**Exercise directions**
How many lines in the records below contain the word "method"? Matching is case-sensitive. Give only the number.

○ ○ ○

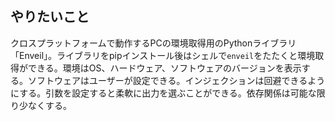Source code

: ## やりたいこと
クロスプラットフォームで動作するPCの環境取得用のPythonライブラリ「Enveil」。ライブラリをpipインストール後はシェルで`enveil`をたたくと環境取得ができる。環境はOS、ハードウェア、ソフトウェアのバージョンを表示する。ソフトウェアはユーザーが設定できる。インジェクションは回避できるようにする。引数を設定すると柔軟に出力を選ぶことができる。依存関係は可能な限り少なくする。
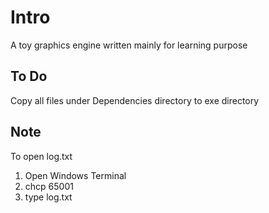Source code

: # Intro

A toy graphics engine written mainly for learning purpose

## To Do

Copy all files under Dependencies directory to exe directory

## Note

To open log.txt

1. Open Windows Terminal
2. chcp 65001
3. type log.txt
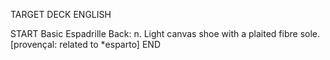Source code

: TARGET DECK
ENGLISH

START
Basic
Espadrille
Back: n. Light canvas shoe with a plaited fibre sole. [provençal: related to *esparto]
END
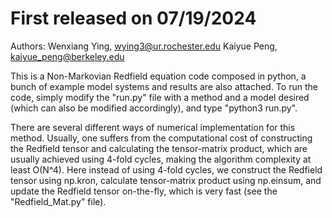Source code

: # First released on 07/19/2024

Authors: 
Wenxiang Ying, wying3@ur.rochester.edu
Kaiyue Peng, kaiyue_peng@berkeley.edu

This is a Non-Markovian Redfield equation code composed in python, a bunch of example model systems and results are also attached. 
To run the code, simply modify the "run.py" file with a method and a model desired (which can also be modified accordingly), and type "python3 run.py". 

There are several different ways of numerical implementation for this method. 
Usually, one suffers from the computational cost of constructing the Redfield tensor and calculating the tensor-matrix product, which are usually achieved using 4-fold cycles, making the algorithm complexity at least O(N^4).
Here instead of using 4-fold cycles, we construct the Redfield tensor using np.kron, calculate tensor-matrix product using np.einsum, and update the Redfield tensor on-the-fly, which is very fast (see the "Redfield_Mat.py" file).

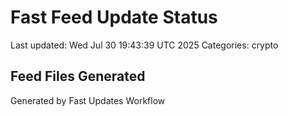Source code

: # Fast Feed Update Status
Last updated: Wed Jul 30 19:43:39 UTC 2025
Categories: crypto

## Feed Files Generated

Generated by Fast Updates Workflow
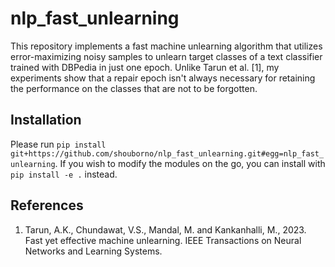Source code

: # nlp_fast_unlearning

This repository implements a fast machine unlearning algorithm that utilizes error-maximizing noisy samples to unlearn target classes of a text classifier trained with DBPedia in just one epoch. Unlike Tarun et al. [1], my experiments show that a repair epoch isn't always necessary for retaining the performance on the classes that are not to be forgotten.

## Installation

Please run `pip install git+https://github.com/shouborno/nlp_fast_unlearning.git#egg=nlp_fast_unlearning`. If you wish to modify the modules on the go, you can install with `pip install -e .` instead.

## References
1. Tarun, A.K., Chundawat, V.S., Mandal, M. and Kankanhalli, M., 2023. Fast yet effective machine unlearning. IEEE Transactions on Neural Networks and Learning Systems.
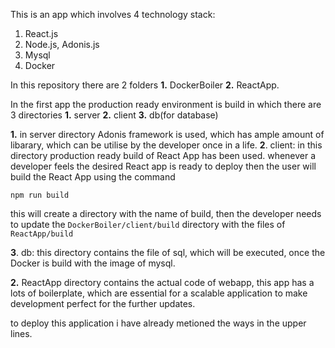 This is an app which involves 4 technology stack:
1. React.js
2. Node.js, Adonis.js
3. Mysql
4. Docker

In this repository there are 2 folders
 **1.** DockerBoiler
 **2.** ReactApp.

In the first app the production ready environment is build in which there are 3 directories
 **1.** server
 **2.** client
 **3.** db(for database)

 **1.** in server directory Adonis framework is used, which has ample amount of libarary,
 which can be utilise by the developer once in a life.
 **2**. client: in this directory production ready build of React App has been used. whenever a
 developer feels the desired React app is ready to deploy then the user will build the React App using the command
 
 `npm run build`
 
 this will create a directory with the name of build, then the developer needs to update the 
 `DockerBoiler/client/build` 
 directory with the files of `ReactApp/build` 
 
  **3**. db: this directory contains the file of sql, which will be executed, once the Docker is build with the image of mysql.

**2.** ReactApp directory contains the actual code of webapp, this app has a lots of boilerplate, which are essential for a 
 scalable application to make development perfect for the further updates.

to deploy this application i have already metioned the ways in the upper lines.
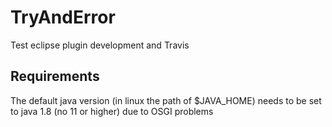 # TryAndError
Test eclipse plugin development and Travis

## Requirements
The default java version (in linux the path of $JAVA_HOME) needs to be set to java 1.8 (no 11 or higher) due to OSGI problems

○ ○ ○

**Solution to the problem**
2